N'este consorcio civil da economia com as finanças (creio que é o unico casamento civil que nos dá o governo) (riso), estão escrupulosamente attendidas todas as theorias. Está ali Colbert, Ganilh, e o defunto S. Chamans. Estão ali Cobden, Bastiat, Coquelin e Guillaumain, e todos os modernos apostolos da livre troca.

Eu não quero pleitear programmas, nem tomar o passo aos prophetas. Se o trecho que acabo de citar fosse lançado ao consumo das escolas dava, por largos annos, logar a muitas algaravias e celeumas. Mas como o governo falla em nome, e pela bôca do paiz, e como este paiz é de nós todos; peço licença para enxertar no seu programma ou addicionar ás suas prophecias palavras, ou antes idéas, de um homem que não é de cá, mas que escreveu para todos os povos civilisados, é José Garnier: «A sciencia das finanças, ramo da economia das nações, não é a arte do financeiro, que não sabe senão extrahir substancia abundante e succulenta das rendas do cidadão, e fazer emprego, mais rotineiro que racional, do dinheiro de todos, de que o thesouro publico é o reservatorio commum. A sciencia consiste na preferencia dada aos recursos mais racionaes; na suppressão das despezas inuteis, em aligeirar os encargos publicos, em cercear as funcções e pessoal officiaes; em tornar as despezas do estado, de mais em mais, productivas; em tirar os tropeços ao consumo e á producção, em proporcionar as contribuições aos serviços, que os cidadãos tiram da sociedade; é, resumido em poucas palavras, prover ás necessidades normaes da communidade pelos recursos os mais naturaes.»

Veja v. ex.ª como este programma é mais comesinho, mais logico, mais conciso, e até mais natural. Este é que é o programma de todos os paizes que desejarem acclimar os principios da descentralisação.

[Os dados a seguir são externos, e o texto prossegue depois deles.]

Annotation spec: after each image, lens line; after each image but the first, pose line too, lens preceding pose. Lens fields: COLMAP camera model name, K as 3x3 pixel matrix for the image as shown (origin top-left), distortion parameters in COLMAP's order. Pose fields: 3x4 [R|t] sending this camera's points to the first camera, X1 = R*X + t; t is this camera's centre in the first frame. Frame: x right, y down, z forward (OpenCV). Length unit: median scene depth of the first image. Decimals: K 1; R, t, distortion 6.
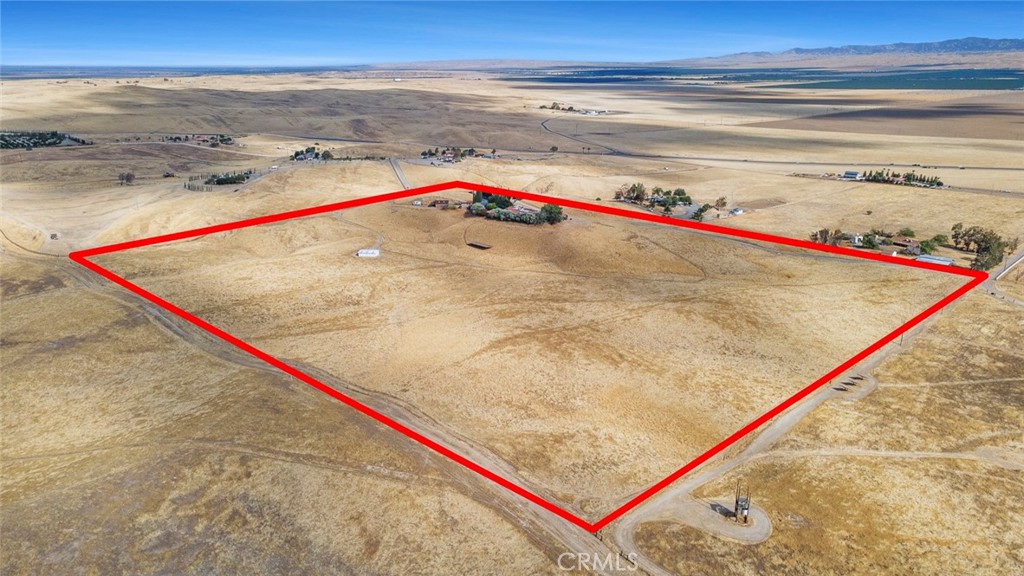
lens RADIAL K [[749.2, 0, 512.0], [0, 749.2, 288.0], [0, 0, 1]] dist [0.043109, 0.002333]
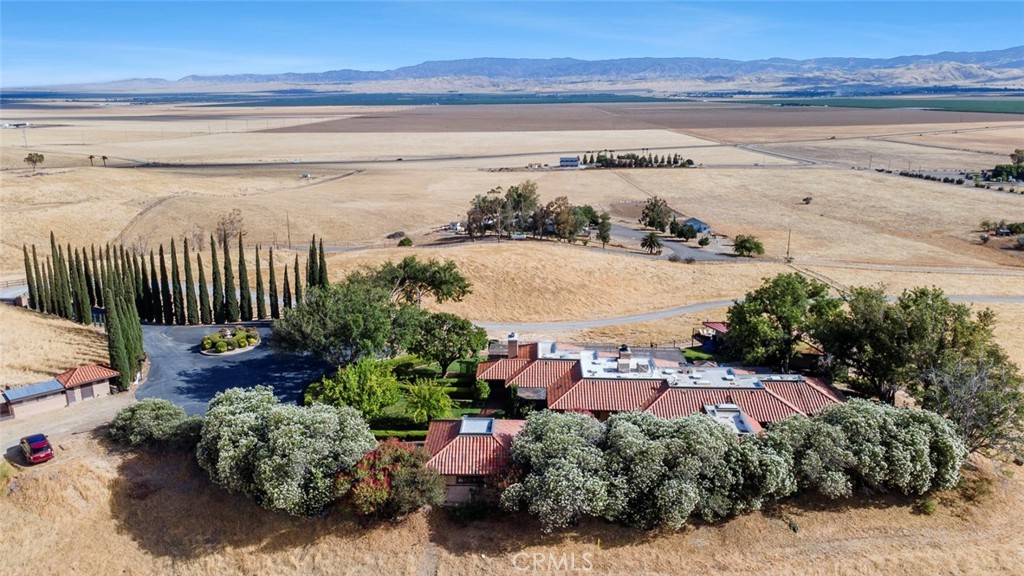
lens RADIAL K [[749.2, 0, 512.0], [0, 749.2, 288.0], [0, 0, 1]] dist [0.043109, 0.002333]
pose [[0.739906, -0.178565, 0.648578, -0.022433], [0.202132, 0.978588, 0.038828, -0.031513], [-0.641625, 0.102369, 0.760157, 0.221218]]
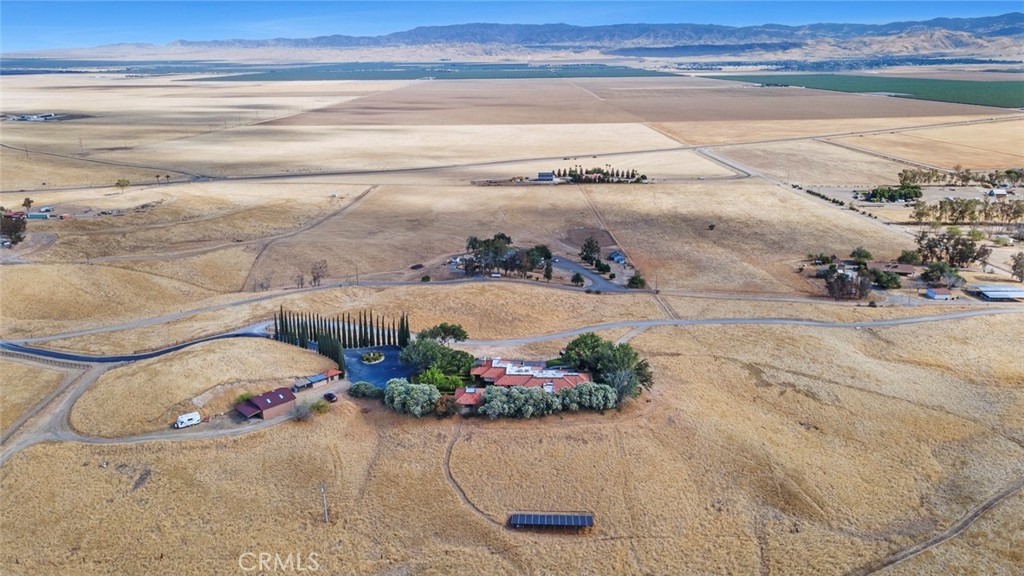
lens RADIAL K [[749.2, 0, 512.0], [0, 749.2, 288.0], [0, 0, 1]] dist [0.043109, 0.002333]
pose [[0.733831, -0.207908, 0.646735, -0.059553], [0.202801, 0.975650, 0.083533, -0.044643], [-0.648354, 0.069859, 0.758127, 0.169686]]
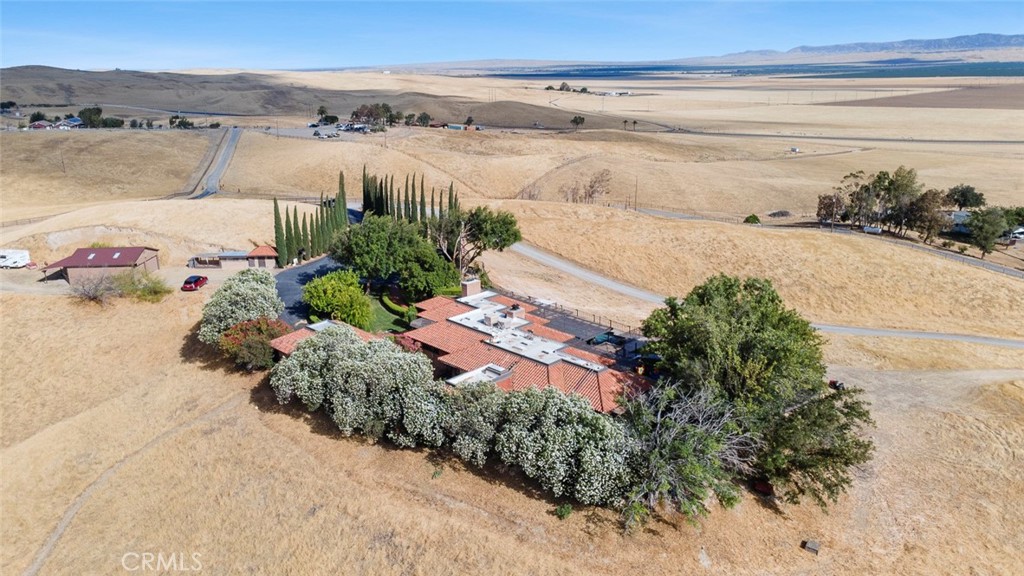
lens RADIAL K [[742.5, 0, 512.0], [0, 742.5, 288.0], [0, 0, 1]] dist [0.047337, 0.003862]
pose [[0.999979, -0.005019, -0.004185, 0.003554], [0.005014, 0.999986, -0.001387, -0.027347], [0.004192, 0.001366, 0.999990, 0.207583]]
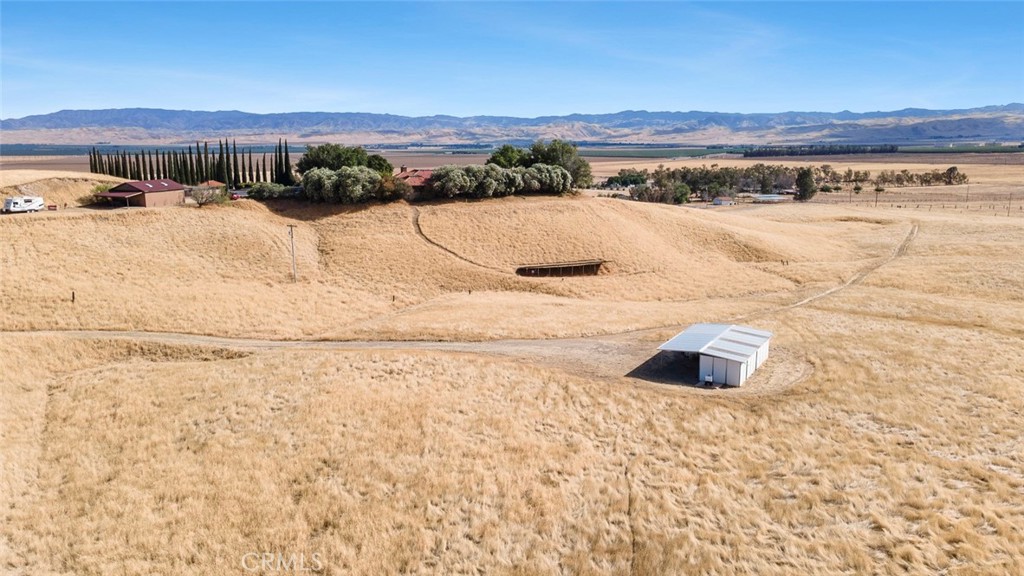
lens RADIAL K [[749.2, 0, 512.0], [0, 749.2, 288.0], [0, 0, 1]] dist [0.043109, 0.002333]
pose [[0.405168, -0.180647, 0.896217, -0.072609], [0.272678, 0.959545, 0.070138, -0.017178], [-0.872631, 0.215961, 0.438035, 0.204382]]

José Garnier tinha rasão para tomar nas mãos, e levantar bem alta a bandeira das economias, simplificação de serviço e reducções, n'um paiz, como a França, em que a centralisação e a burocracia estão levadas aos ultimos quilates de perfeição. Pois esta bandeira é a de todos os paizes e governos, onde se quizer descentralisar. O systema francez prepondera entre nós, e tende a generalisar-se por toda a parte. Quer v. ex.ª saber qual é o pessoal que ha só no ministerio da fazenda e suas dependencias em França?

Os empregados dependentes do ministerio da fazenda francez são em numero de 92:653! Basta ver esta cifra, para logo nos convencermos, que ha n'estes systemas de centralisação um vicio radical, que é necessario, a bem dos povos, extirpar. Só o secretariado geral e as sete direcções do thesouro têem 1:628 empregados, as contribuições directas têem 7:699 agentes exteriores, os empregados do registo, proprios nacionaes e sêllo, são em numero de 3:951; as matas occupam 5:213, as alfandegas e contribuições indirectas contêem 36:498, o tabaco 707, correios e postas 36:957.

A consequencia pratica do programma de Garnier, que eu acabo de ler á camara, é a morte de um triplice prejuizo, que tem produzido graves perturbações, e grandes desequilibrios na economia das nações. É necessario reduzir os financeiros fiscaes (e aqui não ha allusão pessoal a ninguem) á impotencia de sustentar as doutrinas exageradas das despezas publicas, e de proclamar o imposto, como a melhor das collocações, que o dinheiro póde ter. É necessario persuadir ao publico, que, as arcas do thesouro não são inexgotaveis, e que o que de lá sáe é o que todos nós para lá lançâmos, desfalcado, pelo menos, das despezas de cobrança e arrecadação. É necessario finalmente, arraigar no espirito de todos, que só com a condição de ser bem e escrupulosamente empregado, é que o imposto é uma divida sagrada, necessario para a manutenção da segurança, da tranquillidade, da liberdade de um paiz e da sua nacionalidade.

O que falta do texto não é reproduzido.